_EXERCISE_. Read the entries below and pull out each line with the string "zijn".

_RECORD EXCERPTS_.
——————

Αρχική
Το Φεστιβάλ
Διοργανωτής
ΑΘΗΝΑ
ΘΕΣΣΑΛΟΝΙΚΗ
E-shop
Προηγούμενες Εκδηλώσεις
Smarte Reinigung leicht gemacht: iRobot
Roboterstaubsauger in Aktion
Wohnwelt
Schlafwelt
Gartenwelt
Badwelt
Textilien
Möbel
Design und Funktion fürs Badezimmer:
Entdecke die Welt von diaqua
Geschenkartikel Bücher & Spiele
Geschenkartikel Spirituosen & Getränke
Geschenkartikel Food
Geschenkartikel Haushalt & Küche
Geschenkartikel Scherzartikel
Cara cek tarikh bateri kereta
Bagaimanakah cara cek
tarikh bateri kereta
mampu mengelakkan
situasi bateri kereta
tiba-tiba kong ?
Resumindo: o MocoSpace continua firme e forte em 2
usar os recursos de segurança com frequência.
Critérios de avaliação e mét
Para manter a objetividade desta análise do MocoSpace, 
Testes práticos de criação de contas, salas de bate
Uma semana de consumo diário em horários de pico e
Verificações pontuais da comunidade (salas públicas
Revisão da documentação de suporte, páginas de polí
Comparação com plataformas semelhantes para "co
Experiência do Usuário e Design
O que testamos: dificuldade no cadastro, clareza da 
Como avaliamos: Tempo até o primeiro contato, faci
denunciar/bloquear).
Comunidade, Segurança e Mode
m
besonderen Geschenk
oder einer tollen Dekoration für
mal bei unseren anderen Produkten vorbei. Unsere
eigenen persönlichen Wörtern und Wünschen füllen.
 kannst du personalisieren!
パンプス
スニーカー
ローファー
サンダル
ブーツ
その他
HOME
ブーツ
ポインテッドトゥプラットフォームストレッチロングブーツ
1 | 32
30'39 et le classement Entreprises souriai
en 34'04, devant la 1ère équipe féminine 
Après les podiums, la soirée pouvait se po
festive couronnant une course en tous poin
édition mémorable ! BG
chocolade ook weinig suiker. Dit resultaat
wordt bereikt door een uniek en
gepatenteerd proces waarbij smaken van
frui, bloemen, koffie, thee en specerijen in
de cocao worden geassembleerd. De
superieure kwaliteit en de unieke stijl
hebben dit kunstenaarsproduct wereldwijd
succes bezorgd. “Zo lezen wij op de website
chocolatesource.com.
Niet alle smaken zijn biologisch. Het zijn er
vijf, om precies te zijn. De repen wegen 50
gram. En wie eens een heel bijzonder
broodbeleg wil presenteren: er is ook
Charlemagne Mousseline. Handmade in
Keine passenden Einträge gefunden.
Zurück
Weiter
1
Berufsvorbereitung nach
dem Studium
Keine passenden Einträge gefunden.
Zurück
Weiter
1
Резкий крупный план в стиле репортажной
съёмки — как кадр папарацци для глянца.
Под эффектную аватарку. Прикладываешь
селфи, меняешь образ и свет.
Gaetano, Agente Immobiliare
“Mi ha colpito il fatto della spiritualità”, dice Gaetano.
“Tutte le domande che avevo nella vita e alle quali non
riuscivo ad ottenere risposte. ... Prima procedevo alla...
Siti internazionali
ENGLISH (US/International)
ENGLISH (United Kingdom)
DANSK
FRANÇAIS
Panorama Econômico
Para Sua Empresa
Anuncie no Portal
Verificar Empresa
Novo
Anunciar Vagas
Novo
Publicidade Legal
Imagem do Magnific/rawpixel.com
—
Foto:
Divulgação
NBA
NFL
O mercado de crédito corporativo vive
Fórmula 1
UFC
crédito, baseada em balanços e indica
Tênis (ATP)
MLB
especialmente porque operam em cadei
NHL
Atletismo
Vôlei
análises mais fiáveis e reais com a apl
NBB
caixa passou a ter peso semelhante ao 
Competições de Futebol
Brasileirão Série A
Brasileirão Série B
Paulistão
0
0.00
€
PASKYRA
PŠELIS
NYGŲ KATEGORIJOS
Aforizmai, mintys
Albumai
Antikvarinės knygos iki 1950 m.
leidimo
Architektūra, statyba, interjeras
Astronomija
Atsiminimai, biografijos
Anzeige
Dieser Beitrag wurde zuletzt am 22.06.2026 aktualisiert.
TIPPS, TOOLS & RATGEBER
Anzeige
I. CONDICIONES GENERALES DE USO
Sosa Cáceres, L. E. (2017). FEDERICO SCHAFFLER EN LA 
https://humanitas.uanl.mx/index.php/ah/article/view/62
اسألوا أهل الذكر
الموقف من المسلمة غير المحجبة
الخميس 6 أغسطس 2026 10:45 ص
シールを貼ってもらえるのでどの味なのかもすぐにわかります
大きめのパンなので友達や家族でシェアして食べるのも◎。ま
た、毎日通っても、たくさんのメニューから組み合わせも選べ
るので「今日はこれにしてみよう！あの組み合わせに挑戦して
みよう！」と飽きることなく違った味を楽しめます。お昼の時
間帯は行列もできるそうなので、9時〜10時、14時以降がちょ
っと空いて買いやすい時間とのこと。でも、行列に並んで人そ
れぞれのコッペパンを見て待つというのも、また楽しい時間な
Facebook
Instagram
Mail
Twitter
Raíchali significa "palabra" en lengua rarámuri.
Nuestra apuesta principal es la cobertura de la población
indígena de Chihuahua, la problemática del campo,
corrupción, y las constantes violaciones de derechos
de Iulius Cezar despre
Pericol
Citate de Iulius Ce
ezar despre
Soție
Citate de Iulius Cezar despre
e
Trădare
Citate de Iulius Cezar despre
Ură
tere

——————

_RESULT BELOW_.
Niet alle smaken zijn biologisch. Het zijn er
vijf, om precies te zijn. De repen wegen 50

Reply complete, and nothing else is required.